Si nous n’avons pu découvrir, à ce jour, d’exemple de poupée Clelia des années 20 qui ait pu être clairement identifié,  la lecture de l'Almanach du Commerce de 1930 montre, par contre,  que la fabrique était prospère à cette époque charnière de la production des poupées en étoffe, et que cette société produisait également des animaux en tissu bourré.

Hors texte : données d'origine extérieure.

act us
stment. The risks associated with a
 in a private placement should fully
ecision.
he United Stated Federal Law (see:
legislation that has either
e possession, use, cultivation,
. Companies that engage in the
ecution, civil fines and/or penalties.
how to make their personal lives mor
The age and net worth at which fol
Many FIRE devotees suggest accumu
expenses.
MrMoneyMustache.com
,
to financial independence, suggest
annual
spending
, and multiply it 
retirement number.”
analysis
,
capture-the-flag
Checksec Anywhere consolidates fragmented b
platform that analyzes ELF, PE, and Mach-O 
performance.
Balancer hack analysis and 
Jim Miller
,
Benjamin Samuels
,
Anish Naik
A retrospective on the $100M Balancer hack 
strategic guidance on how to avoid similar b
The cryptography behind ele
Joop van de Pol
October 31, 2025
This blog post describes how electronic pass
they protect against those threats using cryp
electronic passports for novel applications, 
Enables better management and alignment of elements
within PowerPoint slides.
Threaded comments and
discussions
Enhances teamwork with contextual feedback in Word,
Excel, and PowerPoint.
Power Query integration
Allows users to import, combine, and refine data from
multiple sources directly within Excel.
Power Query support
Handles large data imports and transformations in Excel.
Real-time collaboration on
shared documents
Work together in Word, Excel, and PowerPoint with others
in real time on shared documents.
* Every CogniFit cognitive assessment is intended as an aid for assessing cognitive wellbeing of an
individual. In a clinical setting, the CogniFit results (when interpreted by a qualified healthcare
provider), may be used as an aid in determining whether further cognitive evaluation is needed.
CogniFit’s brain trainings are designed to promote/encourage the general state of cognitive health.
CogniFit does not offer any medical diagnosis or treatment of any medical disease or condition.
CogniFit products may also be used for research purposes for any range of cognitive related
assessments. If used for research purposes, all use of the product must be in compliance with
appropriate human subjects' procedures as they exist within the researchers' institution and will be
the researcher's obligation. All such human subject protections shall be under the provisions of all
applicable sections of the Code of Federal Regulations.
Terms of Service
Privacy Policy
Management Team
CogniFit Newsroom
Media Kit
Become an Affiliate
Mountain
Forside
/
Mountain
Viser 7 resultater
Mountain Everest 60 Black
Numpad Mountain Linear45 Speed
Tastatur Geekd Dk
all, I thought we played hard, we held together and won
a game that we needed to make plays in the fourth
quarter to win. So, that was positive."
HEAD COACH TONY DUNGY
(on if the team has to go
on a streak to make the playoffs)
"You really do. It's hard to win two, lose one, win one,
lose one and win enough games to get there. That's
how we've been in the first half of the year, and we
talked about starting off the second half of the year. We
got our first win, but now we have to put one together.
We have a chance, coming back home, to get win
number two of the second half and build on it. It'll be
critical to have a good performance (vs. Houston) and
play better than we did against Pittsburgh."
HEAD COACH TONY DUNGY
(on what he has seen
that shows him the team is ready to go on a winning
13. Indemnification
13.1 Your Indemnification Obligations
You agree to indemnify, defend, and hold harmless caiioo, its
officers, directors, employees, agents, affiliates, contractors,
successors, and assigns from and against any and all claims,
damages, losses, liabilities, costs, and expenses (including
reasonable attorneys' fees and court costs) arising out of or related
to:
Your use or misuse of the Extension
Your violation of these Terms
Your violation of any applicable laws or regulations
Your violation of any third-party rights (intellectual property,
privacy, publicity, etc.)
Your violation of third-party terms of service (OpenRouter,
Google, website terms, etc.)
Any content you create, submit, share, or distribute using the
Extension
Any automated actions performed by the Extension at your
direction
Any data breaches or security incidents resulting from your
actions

La production Clelia des années trente fut surtout marquée par le choix d'un nouveau fournisseur de moules pour têtes de poupées, lequel est, de toute évidence, le même que celui choisi pour la production des poupées Raynal, Vénus et Nicette durant la même période.

Les poupées Clelia du début des années trente ont une tête en feutre pressé et un corps en tissu bourré comme la plus part de leurs contemporaines, mais une façon aisée de les distinguer des poupées Venus et Raynal de la même époque est par l’observation de l’attache des bras, lesquels sont fixés au tronc par une pièce métallique circulaire, visible à l’extérieur des membres. Elles ont des mains en tissu de forme « mitaine » mais aussi des mains plates en celluloid produites par la Sté Petitcollin (trouvées aussi sur des bébés et poupées Nicette, et autres productions).

Tôt dans les années trente, une nouvelle méthode de fabrication des têtes est employée pour certaines poupées Clelia. Le masque de celles-ci est recouvert d’une couche d’enduit peint qui donne au visage des poupées une apparence de composition. Ce n’est qu’en observant la nuque de ces poupées que l’on peut constater que les têtes sont en feutre pressé. Durant la même période, des poupées Clelia apparaissent sur le marché avec une tête en "composition" dont la nuque est marquée d’un « C » inscrit à l’intérieur d’un losange. Le même moule est utilisé pour les deux types de poupées et leur corps reste  en tissu bourré. Les catalogues des grands magasins ne font pas de différence entre le deux types de fabrication, et indiquent "tête en composition". L'usage de cette matière par la Sté Clelia coïncide avec la sortie sur le marché de très beaux mannequins tout en composition reposant sur une base marquée Clelia. Nous n'avons retrouvé qu'un seul exemplaire de ces créations artistiques à ce jour.

L’habillage des poupées Clelia de la seconde partie des années trente est enrichi d’une médaille en métal dorée représentant l’ange de Raphaël sur le recto, et marquée Clelia sur le verso. Les chaussures en peau ou en moleskine portent elles aussi le nom de la marque imprimé en lettres d’or sur la semelle en carton.

En 1938, un contrat avec Walt Disney a permis à la Société Clelia de mettre sur le marché du jouet  Blanche Neige et les 7 nains en deux tailles différentes.

Cette production sera le dernier grand succès des poupées Clelia en tissu bourré dont la fabrication ne sera pas reprise après la seconde guerre.